* **Problem statement**: Write out everything in the introduction about punk and grief from "Music was a" down to "my mosh pit.", word for word.

Introduction
I came to punk late and sideways, the way most outsiders do, not through the right record shops or the right postcodes, but through a person and a feeling. The person was my late husband. He chose death with dignity last year after 30 years of marriage.
When we met, I had two cassette tapes, Billy Joel and the Counting Crows, and he was appalled. This was a guy who grew up in the Valley in LA and spent a lot of his life going to shows. Let’s just say that when he played Sun Ra and then John Cage’s 4′33″ on our first date, I was unsure. A month later, we were engaged.
Music was a central part of our life together, and he helped me explore and build my own discography, including my punk collection, deliberately, almost as if he knew how much I’d need it someday.
Last year, as the world started to burn a little hotter and faster, and as my husband chose to die, I found myself building all-women playlists that combined Aretha, L7, and Amyl and the Sniffers, screaming and crying out the songs while hiding in my outside studio. After he died, I didn’t have to hide anymore, so our house became my mosh pit.
In the nine months since he passed, I’ve read all of the books on grief, and I’ve got to say: let it go. The feeling that something had happened to me, and the music being recommended, the stuff that was supposed to help, was all wrong. Too soft. Too resolved. Too busy telling me it was going to be okay.
I didn’t want okay. I wanted something that understood that it was not okay. That it was, in fact, completely horrible.

* **Input data**:
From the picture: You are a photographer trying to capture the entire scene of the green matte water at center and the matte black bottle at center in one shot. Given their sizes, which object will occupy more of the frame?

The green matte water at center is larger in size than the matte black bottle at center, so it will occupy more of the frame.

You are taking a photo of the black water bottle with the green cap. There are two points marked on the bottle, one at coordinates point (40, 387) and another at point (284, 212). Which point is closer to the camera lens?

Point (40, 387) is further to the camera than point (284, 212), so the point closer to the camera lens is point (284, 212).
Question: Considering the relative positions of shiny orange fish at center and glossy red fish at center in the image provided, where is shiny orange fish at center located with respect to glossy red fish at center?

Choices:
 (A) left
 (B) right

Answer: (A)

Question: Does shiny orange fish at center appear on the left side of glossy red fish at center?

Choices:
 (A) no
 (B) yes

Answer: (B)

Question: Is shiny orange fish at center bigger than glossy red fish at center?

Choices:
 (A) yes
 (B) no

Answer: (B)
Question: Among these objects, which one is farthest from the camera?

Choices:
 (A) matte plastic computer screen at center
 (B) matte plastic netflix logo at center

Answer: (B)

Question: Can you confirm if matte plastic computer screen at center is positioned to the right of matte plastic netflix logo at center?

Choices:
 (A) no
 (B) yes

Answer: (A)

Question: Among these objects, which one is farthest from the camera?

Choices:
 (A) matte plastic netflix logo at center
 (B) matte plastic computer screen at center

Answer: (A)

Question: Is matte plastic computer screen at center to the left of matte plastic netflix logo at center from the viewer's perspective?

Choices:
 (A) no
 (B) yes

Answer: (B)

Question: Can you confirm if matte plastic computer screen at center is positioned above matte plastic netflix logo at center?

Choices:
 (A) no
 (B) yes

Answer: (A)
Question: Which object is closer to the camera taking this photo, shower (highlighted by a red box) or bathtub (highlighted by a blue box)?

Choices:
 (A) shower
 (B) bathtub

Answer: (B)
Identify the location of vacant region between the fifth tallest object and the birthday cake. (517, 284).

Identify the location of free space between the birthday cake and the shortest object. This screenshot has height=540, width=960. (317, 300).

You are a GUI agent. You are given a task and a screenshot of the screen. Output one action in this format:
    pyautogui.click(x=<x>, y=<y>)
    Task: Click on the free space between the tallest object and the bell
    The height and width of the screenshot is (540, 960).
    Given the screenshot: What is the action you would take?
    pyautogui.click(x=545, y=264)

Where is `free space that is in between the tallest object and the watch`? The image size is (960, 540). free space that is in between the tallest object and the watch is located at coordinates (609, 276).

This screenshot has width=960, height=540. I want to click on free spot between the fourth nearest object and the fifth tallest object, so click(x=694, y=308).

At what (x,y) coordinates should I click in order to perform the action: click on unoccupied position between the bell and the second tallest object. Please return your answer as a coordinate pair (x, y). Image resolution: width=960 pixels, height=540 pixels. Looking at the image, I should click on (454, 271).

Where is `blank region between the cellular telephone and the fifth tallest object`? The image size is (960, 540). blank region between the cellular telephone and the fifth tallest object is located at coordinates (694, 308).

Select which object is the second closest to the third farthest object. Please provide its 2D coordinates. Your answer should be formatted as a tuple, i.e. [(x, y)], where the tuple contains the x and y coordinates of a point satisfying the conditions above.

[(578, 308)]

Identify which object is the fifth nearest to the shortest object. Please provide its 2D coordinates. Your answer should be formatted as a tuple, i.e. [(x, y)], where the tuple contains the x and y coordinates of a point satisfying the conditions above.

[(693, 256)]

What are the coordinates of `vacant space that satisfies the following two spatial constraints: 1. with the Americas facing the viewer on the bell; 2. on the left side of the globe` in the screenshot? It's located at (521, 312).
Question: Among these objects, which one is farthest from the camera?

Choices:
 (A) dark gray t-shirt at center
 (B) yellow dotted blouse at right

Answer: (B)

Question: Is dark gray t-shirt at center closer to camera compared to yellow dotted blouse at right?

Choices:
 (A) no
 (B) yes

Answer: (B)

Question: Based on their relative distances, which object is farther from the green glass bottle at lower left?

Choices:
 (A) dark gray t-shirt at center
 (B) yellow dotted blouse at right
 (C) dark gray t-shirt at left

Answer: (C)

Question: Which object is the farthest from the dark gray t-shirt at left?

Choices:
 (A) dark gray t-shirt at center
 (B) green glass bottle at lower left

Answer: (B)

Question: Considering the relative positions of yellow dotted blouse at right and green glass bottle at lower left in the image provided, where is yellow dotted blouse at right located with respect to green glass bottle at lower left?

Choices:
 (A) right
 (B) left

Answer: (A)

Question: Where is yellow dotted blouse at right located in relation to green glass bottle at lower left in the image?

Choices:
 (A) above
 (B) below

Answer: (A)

* **Response to the exercise**:
Music was a central part of our life together, and he helped me explore and build my own discography, including my punk collection, deliberately, almost as if he knew how much I’d need it someday.
Last year, as the world started to burn a little hotter and faster, and as my husband chose to die, I found myself building all-women playlists that combined Aretha, L7, and Amyl and the Sniffers, screaming and crying out the songs while hiding in my outside studio. After he died, I didn’t have to hide anymore, so our house became my mosh pit.